__REQUIRED ACTION__.
Count the lines below that contain the string "Richness", matching case exactly, and reply with that number alone.

__DATA PROVIDED__.
◇ ◇ ◇

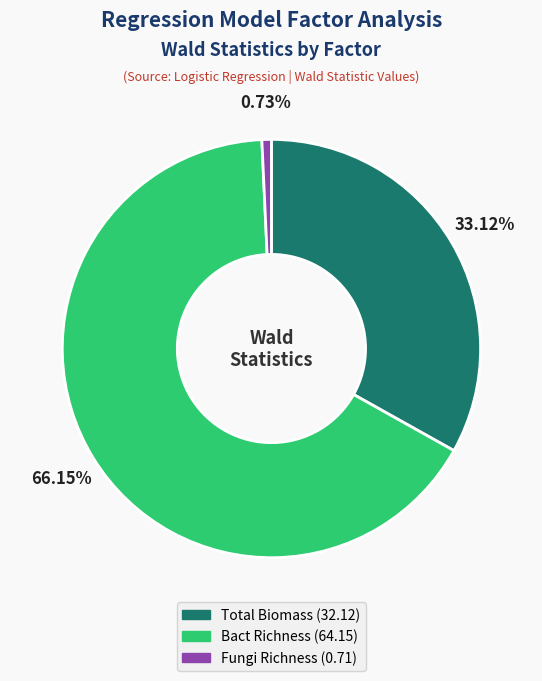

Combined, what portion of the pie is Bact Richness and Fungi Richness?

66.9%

◇ ◇ ◇

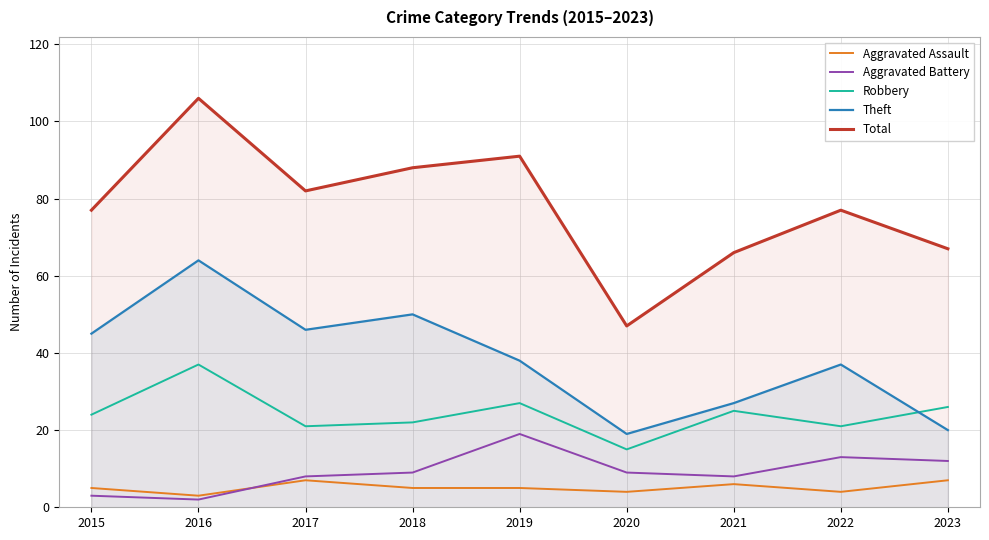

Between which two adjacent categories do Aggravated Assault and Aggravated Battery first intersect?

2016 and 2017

◇ ◇ ◇

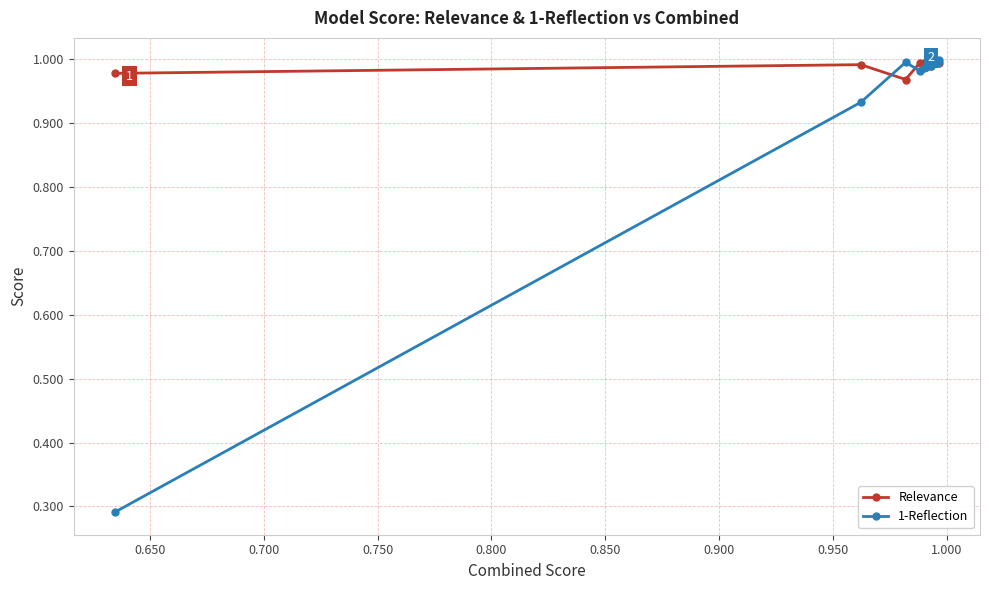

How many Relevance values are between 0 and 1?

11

◇ ◇ ◇

__RESPONSE TO THIS EXERCISE__.
1